Life was arrested and later charged for 18 months in jail and was banned from all Starcraft competitions. Though he was a minor when he committed the crimes, the South Korean court ruled that the damage Life caused to the local esports scene was unmeasurable, meaning he was sentenced like an adult.
The North American CS:GO match-fixing scandal
IBuyPower had one of the best CS:GO squads under its banner during 2014. The team was considered to be a top contender in every tournament they played in. They were so highly regarded in terms of skill that fans could notice when they played slightly less well than usual.

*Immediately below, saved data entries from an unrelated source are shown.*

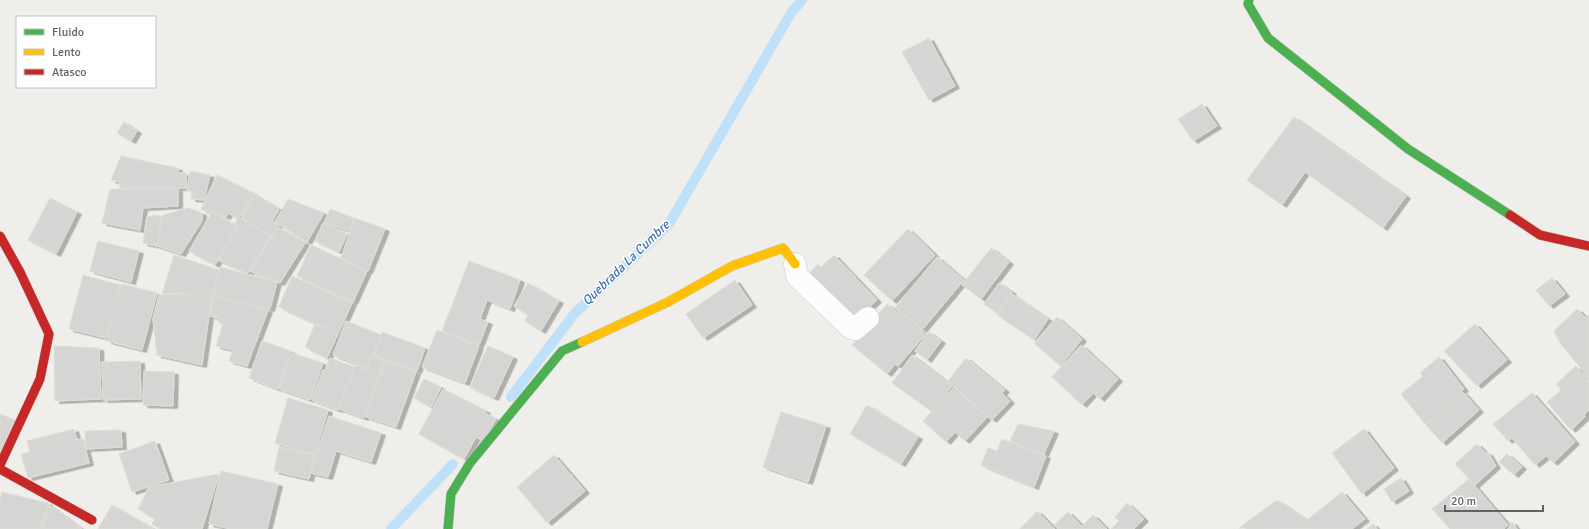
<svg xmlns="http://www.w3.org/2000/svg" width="1589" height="529" viewBox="0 0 1589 529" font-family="Signika,sans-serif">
  <defs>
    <filter id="shadow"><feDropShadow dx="4.5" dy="2.5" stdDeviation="0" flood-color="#0004"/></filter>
  </defs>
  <rect width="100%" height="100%" fill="#efeeea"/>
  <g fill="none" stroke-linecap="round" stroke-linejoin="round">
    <path stroke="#bfe0f9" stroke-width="10" d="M 511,397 L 575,313 L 669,224 L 791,13 L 802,0
      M 391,529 L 453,464"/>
  </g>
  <path fill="#d6d5d3" stroke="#deddd9" filter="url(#shadow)" d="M 929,38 L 955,86 L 929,100 L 902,52 Z
    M 1202,104 L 1217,126 L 1193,141 L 1178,119 Z
    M 1294,117 L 1406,196 L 1383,228 L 1305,172 L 1282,205 L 1247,180 Z
    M 124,122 L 137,131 L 131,141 L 117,133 Z
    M 121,156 L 178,168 L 178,173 L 186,173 L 186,188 L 120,188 L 120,182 L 111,180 Z
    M 190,171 L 210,175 L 204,200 L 191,199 L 193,192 L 187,191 Z
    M 217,175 L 253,193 L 242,216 L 239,215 L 238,218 L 228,213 L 226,217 L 212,210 L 210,213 L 201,209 Z
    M 110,189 L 178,189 L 178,206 L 143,208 L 140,230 L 102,223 Z
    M 254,194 L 279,209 L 272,222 L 278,225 L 271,236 L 242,218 Z
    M 50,198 L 77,212 L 56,254 L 28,240 Z
    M 288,199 L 324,213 L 307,242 L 275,222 Z
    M 188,208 L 202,213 L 202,221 L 181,254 L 157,246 L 163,215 Z
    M 330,209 L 354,218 L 350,231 L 324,223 Z
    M 212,212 L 237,226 L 215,265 L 189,251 Z
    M 153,215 L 161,216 L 157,246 L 143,243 L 147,216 L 152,217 Z
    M 239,217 L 271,236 L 248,273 L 218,260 L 238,225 L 235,224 Z
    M 355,218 L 385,229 L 368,271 L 341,258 Z
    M 323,223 L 347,234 L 339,252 L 315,241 Z
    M 278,227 L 305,243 L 280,283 L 250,271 Z
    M 908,229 L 935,255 L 892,301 L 864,275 Z
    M 98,241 L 139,251 L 131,282 L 90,271 Z
    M 311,245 L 367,271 L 353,302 L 297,276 Z
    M 991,248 L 1009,262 L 981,299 L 962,285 Z
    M 174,255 L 219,270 L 213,292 L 162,294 Z
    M 834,255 L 877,300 L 850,325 L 805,278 L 818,264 L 821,267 Z
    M 937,257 L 964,280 L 922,330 L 895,308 Z
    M 469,261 L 520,280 L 510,309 L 487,300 L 480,319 L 488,322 L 479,345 L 442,331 Z
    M 220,267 L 277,282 L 270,309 L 213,295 Z
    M 83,275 L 120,285 L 106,338 L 69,329 Z
    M 292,276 L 352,303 L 338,334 L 279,307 Z
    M 1552,278 L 1565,294 L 1549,306 L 1536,290 Z
    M 735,280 L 752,305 L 703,338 L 686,314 Z
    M 528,283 L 559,301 L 541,331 L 525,321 L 528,315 L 514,306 Z
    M 999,283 L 1012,292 L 997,313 L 984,304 Z
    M 122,284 L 157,293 L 142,350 L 107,341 Z
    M 212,294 L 202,365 L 157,355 L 153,319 L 159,295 Z
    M 1012,294 L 1048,319 L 1034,340 L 997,315 Z
    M 213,297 L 268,310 L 247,366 L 229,361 L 233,350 L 216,346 L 223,324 L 219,323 L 220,319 L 210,316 Z
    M 887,304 L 925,335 L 898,366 L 895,364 L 887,374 L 852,345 Z
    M 1577,309 L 1586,318 L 1589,314 L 1589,378 L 1560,343 L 1554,331 Z
    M 1057,317 L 1082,339 L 1060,366 L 1034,343 Z
    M 346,321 L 381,335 L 367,368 L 333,355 Z
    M 315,324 L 338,334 L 327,358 L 305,347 Z
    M 1475,324 L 1507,360 L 1477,386 L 1444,351 Z
    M 437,330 L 479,346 L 465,383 L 422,367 Z
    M 382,332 L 425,348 L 417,371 L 374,355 Z
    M 929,332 L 941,341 L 927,360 L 915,351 Z
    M 262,341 L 291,351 L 278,389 L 249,378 Z
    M 1081,345 L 1118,379 L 1100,399 L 1093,393 L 1082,405 L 1052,377 Z
    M 54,346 L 99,348 L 101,399 L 55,401 Z
    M 488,346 L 513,357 L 494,398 L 470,387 Z
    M 292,353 L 323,363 L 310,400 L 279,389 Z
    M 372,355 L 385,360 L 364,418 L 339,409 L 355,365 L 367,370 Z
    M 912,355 L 952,386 L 931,411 L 892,383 Z
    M 1439,357 L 1464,389 L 1425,424 L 1401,394 L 1423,376 L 1420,373 Z
    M 330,358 L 354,367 L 338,410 L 312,400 L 323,370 L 325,370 Z
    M 966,358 L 1005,390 L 1002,393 L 1010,401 L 992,420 L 948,381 Z
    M 140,361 L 141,399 L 103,400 L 102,362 Z
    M 386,361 L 416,372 L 396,427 L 366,417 Z
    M 1576,366 L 1589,380 L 1589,410 L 1584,415 L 1585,417 L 1571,430 L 1547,402 L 1561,390 L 1556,384 Z
    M 144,371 L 174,372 L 173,406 L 143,405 Z
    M 424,379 L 441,387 L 431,407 L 414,398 Z
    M 954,387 L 987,417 L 965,441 L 955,432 L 946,442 L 923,421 Z
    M 443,389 L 486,411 L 485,413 L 496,419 L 484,441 L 476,437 L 464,459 L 419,434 Z
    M 1463,392 L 1479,410 L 1442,443 L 1426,425 Z
    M 1532,393 L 1575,442 L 1553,463 L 1546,456 L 1535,465 L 1512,438 L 1508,441 L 1493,424 Z
    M 288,398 L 328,410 L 315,455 L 275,443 Z
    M 867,405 L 918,437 L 901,464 L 850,434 Z
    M 781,412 L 826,426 L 808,482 L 763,467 Z
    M 0,414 L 15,420 L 0,455 Z
    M 329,416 L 381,433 L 371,462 L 336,451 L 328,477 L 311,473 Z
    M 1018,424 L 1054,431 L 1044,454 L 1010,441 Z
    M 74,429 L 77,440 L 83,438 L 89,463 L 28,478 L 21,454 L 30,452 L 27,441 Z
    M 1364,429 L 1394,468 L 1362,494 L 1332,453 Z
    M 121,430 L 122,447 L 86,449 L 85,431 Z
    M 1002,439 L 1046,456 L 1034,487 L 981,465 L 988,448 L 997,451 Z
    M 155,441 L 169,480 L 132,492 L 119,454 Z
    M 1477,444 L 1486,453 L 1488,453 L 1496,466 L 1475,485 L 1455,464 Z
    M 279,447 L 315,455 L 309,479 L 274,471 Z
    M 1507,454 L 1522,467 L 1514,475 L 1499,462 Z
    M 554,455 L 585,491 L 547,523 L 517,487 Z
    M 221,471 L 278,484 L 267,529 L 231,529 L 209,524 Z
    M 219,474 L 202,529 L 161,529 L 152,524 L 155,519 L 138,509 L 149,487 Z
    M 1401,478 L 1409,491 L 1392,502 L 1384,489 Z
    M 1469,479 L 1508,525 L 1504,529 L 1450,529 L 1432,509 Z
    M 2,492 L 48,503 L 41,529 L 0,529 L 0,501 Z
    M 1342,492 L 1365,519 L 1352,529 L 1239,528 L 1277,500 L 1307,520 Z
    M 1127,503 L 1144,519 L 1134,529 L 1111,529 L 1119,521 L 1115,517 Z
    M 49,505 L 82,529 L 42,529 Z
    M 112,505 L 154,529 L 98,529 Z
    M 1037,511 L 1055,529 L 1020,529 Z
    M 1068,512 L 1082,526 L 1093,515 L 1107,529 L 1058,529 L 1054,525 Z
    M 1512,522 L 1517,529 L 1508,529 Z
    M 1373,524 L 1377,529 L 1367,529 Z"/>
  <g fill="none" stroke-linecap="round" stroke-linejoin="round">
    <defs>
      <path id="street" d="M 795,264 L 797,276 L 850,327 L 855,329 L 868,318"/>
      <path id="fast" d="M 1249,0 L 1248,4 L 1268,38 L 1408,149 L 1510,215
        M 448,529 L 451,494 L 470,463 L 562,351 L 582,342"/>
      <path id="slow" d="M 582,342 L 668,302 L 732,266 L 783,248 L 795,264"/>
      <path id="jam" d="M 1510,215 L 1540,235 L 1589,246
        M 0,236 L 20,272 L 49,334 L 40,379 L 0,465
        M 0,469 L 92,520"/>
    </defs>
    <use href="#street" stroke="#cbcccc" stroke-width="23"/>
    <use href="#fast" stroke="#cacacb" stroke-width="10"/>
    <use href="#slow" stroke="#cacacb" stroke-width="10"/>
    <use href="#jam" stroke="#cacacb" stroke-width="10"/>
    <use href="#street" stroke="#fdfcfc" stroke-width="22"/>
    <use href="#fast" stroke="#4caf50" stroke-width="9"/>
    <use href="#slow" stroke="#ffc107" stroke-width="9"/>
    <use href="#jam" stroke="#c62828" stroke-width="9"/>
  </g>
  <g text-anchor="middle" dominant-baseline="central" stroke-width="3" stroke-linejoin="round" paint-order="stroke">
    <g font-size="13" font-style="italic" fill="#4174aa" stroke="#fff">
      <text transform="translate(626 263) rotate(-44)">Quebrada La Cumbre</text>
    </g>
  </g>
  <rect x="16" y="16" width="140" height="72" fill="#ffffff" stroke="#bfc1c3"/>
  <rect x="24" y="29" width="20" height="6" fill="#4caf50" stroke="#bfc1c3"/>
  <text x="52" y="36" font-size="12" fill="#5f6368">Fluido</text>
  <rect x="24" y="49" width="20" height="6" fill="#ffc107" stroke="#bfc1c3"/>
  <text x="52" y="56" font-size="12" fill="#5f6368">Lento</text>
  <rect x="24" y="69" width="20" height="6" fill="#c62828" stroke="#bfc1c3"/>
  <text x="52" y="76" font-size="12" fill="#5f6368">Atasco</text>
  <path d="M1445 505v6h98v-6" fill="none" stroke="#5f6368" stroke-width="2"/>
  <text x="1451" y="505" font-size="12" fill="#5f6368" stroke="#ffffff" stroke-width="3" paint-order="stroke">20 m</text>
</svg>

In a match against NetcodeGuides, featuring names like Tarik, the iBuyPower squad was making questionable plays all over the map. The members of squads were refusing the take clean shots and would just freeze in key moments. Though the team tried to make it look like they were goofing around, they were later accused of match-fixing by esports journalist Richard Lewis.
After further investigation, four members of the team had placed bets on the match with expensive skins. Valve verified the players received their skins and then some more after the match concluded, except Skadoodle. The four members of the team were permanently banned from all Valve events.
The one that got away—the 322 incident
This instance of match-fixing in esports goes to show that how the tiniest amount of money can matter when it comes to fixing a match. Alexey “Solo” Berezin, a professional Dota 2 player for Rox at the time of the incident, decided to place a bet against his team in a 2013 StarLadder event vs. z-Rage.
Throughout the match, Solo seemed out-of-sync from his team, causing other members to perform worse than usual at the same time. When the incident came out, Solo admitted he was involved in match-fixing and removed from the team effective immediately. Though StarLadder handed him a lifetime ban, Valve had some thinking to do.
In 2013, Valve had no rules prohibiting players from match-fixing. Based on the rule book, there weren’t any consequences for players who would fix a match. Shortly after the ban, Valve decided any further match-fixing instances would be punished with a lifetime ban from all competitions, meaning Solo was off the hook.
After Valve’s decision, StarLadder also reduced Solo’s ban to a year. Considering there were many global events back in 2013 and StarLadder was organizing most of the Dota 2 tournaments in the CIS region, Solo spent most of his ban away from the competition.
In later interviews, Solo disclosed that he had won $322 by betting against his team and he didn’t even receive the money, meaning he almost threw away his whole career for nothing.